The Vatican announced last week that it would be contributing to stem-cell research, offering almost $3 million to a worldwide team of researchers at the University of Maryland, Italy’s University of Salerno, Bambino Gesu hospital, and the Italian national health agency, Istituto Superiore di Sanita. The researchers are investigating the potential uses of intestinal stem cells to treat various disorders. The stem cells being studied, however, are adult cells, the use of which is considered ethical according to Church teaching, unlike the embryonic stem cells in which a human embryo must be destroyed in order for cells to be obtained. Predictably, the Vatican grant has been viewed with a somewhat jaundiced eye. Debra Mathews of Johns Hopkins tells the Baltimore Sun that she worries about a conflict of interest, as the Vatican has a “vested interest” in adult over embryonic stem cell research; and the Associated Press reports the comments of Dr. George Daley of the Children’s Hospital in Boston:
I applaud the Vatican for being interested in supporting biomedical research,” Daley said Friday, “but I can’t help but think there’s an agenda.
If Dr. Daley suspects an agenda behind the Vatican’s grant, I suspect he’s right. Yet the agenda is only in favor of ethical and effective medical research. To imply a sneaky subterfuge in the Vatican’s active preference for adult over embryonic stem cell research is to suggest that there is something untoward in an organization supporting activities it considers ethical over those it considers unethical. In those terms, the suspicion cast on the Vatican’s grant seem odd.
In order to highlight the absurd nature of the skepticism here, let’s examine a parallel scenario: organ donation. The Vatican supports organ donation, so long as it is done ethically. In November of 2008, Pope Benedict XVI gave an address to an international congress on organ donation, praising donation as a “unique act of charity” and noting that:
Tissue and organ transplants represent a great conquest of medical science, and are certainly signs of hope for those suffering serious, and often grave, illnesses. If we turn our gaze to the entire world, it is easy to confirm the numerous and complex cases in which, thanks to the technique of organ transplantation, many people have overcome extremely grave illnesses, and in them the joy of life has been restored. This would never have happened if the commitment of the doctors and the competence of the researchers had not been able to count upon the generosity and altruism of those who have donated organs.
Organ donation, the Pope notes, is an act of charity that serves to save lives. Yet in the same address he offers some further considerations:
Any reasons for the buying and selling of organs, or the adoption of utilitarian and discriminatory criteria, would clash in such a way with the meaning of gift that they would be invalidated, qualifying them as illicit moral acts.
Thus however good it may be, it is crucial that organ donation is done ethically. Even the most enthusiastic advoocate of legitimate organ donation would be beyond the pale to suggest that organs should be commandeered from unwilling, healthy patients, sacrificing their lives for medical advancement. The pope’s warning merely emphasizes this common moral intuition. The key here is that the case of embryonic stem cells is not only similar to the case of organ donation, it is in moral terms exactly identical, as the pope notes in the same address:
The same ethical principle is to be repeated when one wishes to touch upon creation and destroy the human embryo destined for a therapeutic purpose. The simple idea of considering the embryo as “therapeutic material” contradicts the cultural, civil and ethical foundations upon which the dignity of the person rests.

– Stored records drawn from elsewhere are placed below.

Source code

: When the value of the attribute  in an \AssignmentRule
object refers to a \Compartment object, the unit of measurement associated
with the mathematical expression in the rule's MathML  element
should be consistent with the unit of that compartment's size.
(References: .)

In both the case of an organ stolen from a healthy patient, and in the use of an embryo as a source of stem cells, a human life is destroyed. Medical ethics do not accept the destructive harvesting of materials from one healthy human being in order to service another, yet the Church’s insistence that this is exactly what is being done when embryonic stem cells are used is set aside as ignorance.
Be that as it may, it makes no sense for anyone who claims to uphold any standard of medical ethics to consider the Vatican’s promotion of adult stem cells over embryonic stem cells as prejudiced in any negative way. It is prejudiced in exactly the way all medical practice claims to be — that is, prejudiced towards the ethical. And while the Vatican’s public relations have been noticeable inept of late, I would encourage Rome to respond to its critics by embracing this prejudice and this agenda openly and boldly. Yes, there is an agenda here, and it is an agenda of life.